Claire Molloy, chief executive of the Cumbria Partnership NHS Foundation Trust, has hinted that she would like to find a compromise.

Currently meeting with groups connected to all of the community hospitals, the aim is to explore alternative plans drawn up by local groups. It comes after the Government’s Success Regime set out its preferred options for the future of healthcare in north and west Cumbria.

The controversial plans include closing all beds in three of the area’s community hospitals and reducing the total number from 133 to 104 – consolidated across the remaining hospitals.

Those earmarked for closure are in Wigton, Maryport and Alston. Although the hospitals would remain open, it would be without inpatient beds. Instead the buildings would become hubs for community care, looking after more people in their own homes, and hosting clinics.

The proposals have been met with huge opposition, with hundreds backing our Save Our Services campaign which aims to fight the cottage hospital bed closures and other radical service cuts.

But despite being involved in drawing up the Success Regime’s ‘Healthcare for the Future’ consultation document, Mrs Molloy has now given community hospitals campaigners a glimmer of hope. She said she is ready to work with League of Friends groups across the area to see if a compromise can be found.

Mrs Molloy, who will meet the Penrith group tonight, said it was not a PR stunt but a real attempt to find solutions.

Asked if she thought there was the chance that beds could be retained in all of the areas, she said: “I do think that if you are doing genuine consultation then there has to be a possibility.”

However Mrs Molloy also stressed that there were genuine problems with the existing set up, particularly in staffing small inpatient units.

She said the plan put forward aims to tackle that by creating bigger units, with 16 beds or more, so safe staffing ratios of one qualified nurse per eight patients can be met and there is adequate cover when staff are on leave, or need time off due to sickness or bereavement.

They also don’t think there will be a need for 133 beds in future, so keeping beds at all the hospitals would mean even smaller units.


Related: Success Regime's plans for health services in Cumbria


However Mrs Molloy agreed that the three communities currently set to lose their beds would not have necessarily been selected if those hospital buildings were in better condition. Yet she said that they have had to look at whether they could be altered to take extra beds.
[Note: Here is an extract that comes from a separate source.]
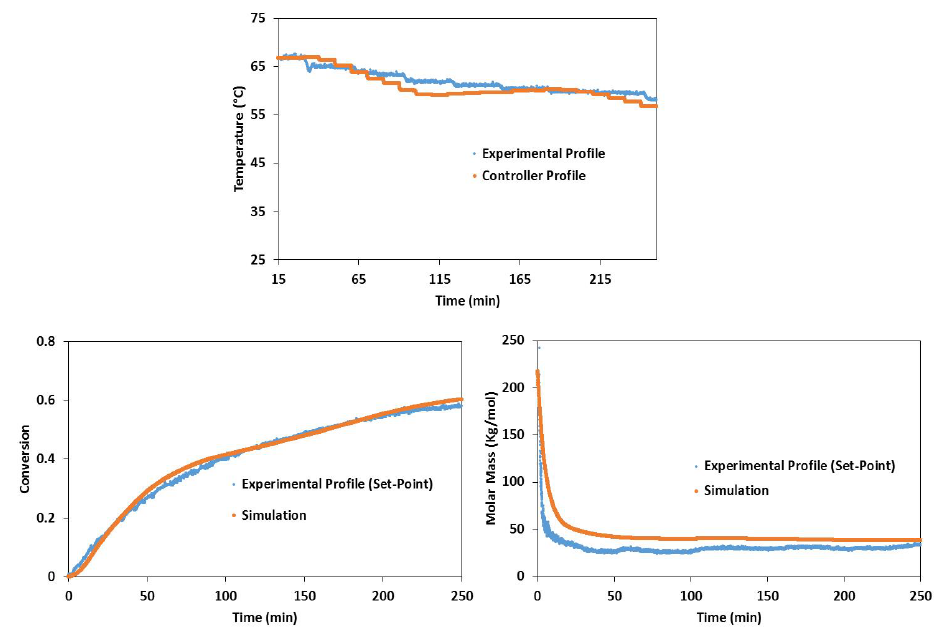
Figure 14. Closed-loop results using single loop controller.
“If you were starting from scratch you wouldn’t necessarily end up with that (distribution of beds),” she said.

“I think that is an issue we want to address during the consultation – geographic placing of these units and the population needs.

“Each of the three communities have a set of challenges. In Alston it is geographic isolation, Wigton there are issues around not having beds in quite a big geographic area, and in Maryport it’s a very deprived community with high levels of ill health.”

Mrs Molloy said they have tried to ensure there is some provision of beds in each of the districts when drawing up the options, and said at present there are five hospitals in the Allerdale area.

In terms of solution she said it may be possible to create a “different type of bed”, merging health and social care needs – a model supported by many League of Friends campaigners.